After earning a BS degree in aquatic biology at UCSB, Nicholas Huynh joined the Carlson group as a junior research specialist in the summer of 2013, a role that has given him valuable experience both in the laboratory and in the field. He has since remained a member of the group and as of the fall of 2014, he has pursued a graduate degree from UCSB’s Interdepartmental Graduate Program in Marine Science (IGPMS). 

His graduate school research focuses on collecting and analyzing data on marine microbes and the carbon that flows through them. “Marine microbes are a very important part of this planet because they are prolific and they are diverse,” he said. “They are probably one of the most successful groups of living organisms on the planet. It’s important to understand the interactions between bacteria and carbon that flows through them because it has consequential effects on the habitability of our planet.”

As one of this year’s Graduate Research Advocacy Day delegates, Nicholas hopes to highlight the importance of the graduate student workforce across the UC system. “The University of California is a hub for excellence in research, and that’s in part due to its dedicated graduate student body,” he said. “They are a highly-trained workforce who plan, execute, and analyze data from experiments, models, and field work. They represent a deployable unit in the research system that is able to respond quickly and effectively to situations that maybe staff and other faculty don’t have the time or flexibility for.”
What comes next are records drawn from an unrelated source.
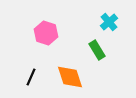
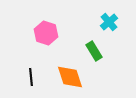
green rectangle: moved 3 px left, 1 px down
black line: rotated 30 degrees counterclockwise
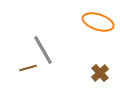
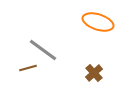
gray line: rotated 24 degrees counterclockwise
brown cross: moved 6 px left
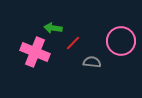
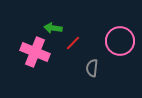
pink circle: moved 1 px left
gray semicircle: moved 6 px down; rotated 90 degrees counterclockwise
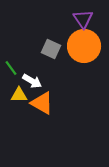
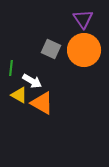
orange circle: moved 4 px down
green line: rotated 42 degrees clockwise
yellow triangle: rotated 30 degrees clockwise
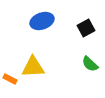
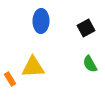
blue ellipse: moved 1 px left; rotated 70 degrees counterclockwise
green semicircle: rotated 18 degrees clockwise
orange rectangle: rotated 32 degrees clockwise
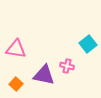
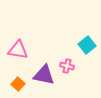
cyan square: moved 1 px left, 1 px down
pink triangle: moved 2 px right, 1 px down
orange square: moved 2 px right
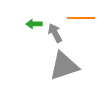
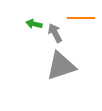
green arrow: rotated 14 degrees clockwise
gray triangle: moved 3 px left
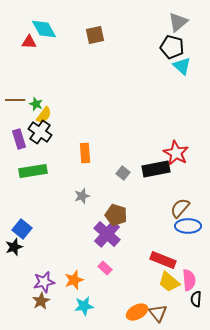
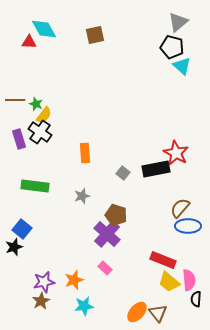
green rectangle: moved 2 px right, 15 px down; rotated 16 degrees clockwise
orange ellipse: rotated 20 degrees counterclockwise
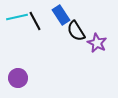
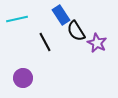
cyan line: moved 2 px down
black line: moved 10 px right, 21 px down
purple circle: moved 5 px right
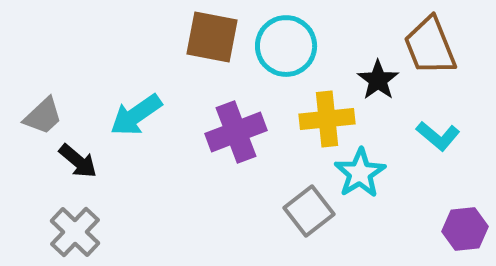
As an example, Nicholas recalled his experience as co-chief scientist with recent Ph.D. graduate Kelsey Bisson on the research vessel Sally Ride, deployed right before the Thomas Fire devastated Central Coast communities in 2017. The crew rallied to gather valuable data not just for their own research, but also for the science community monitoring the effects of the fire on the environment. “We turned a terrible situation into something we can learn from,” Nicholas said. “We were able to adapt our plans, took on new personnel, got some new expertise, and redesigned things we were thinking about to effectively tackle some basic questions.”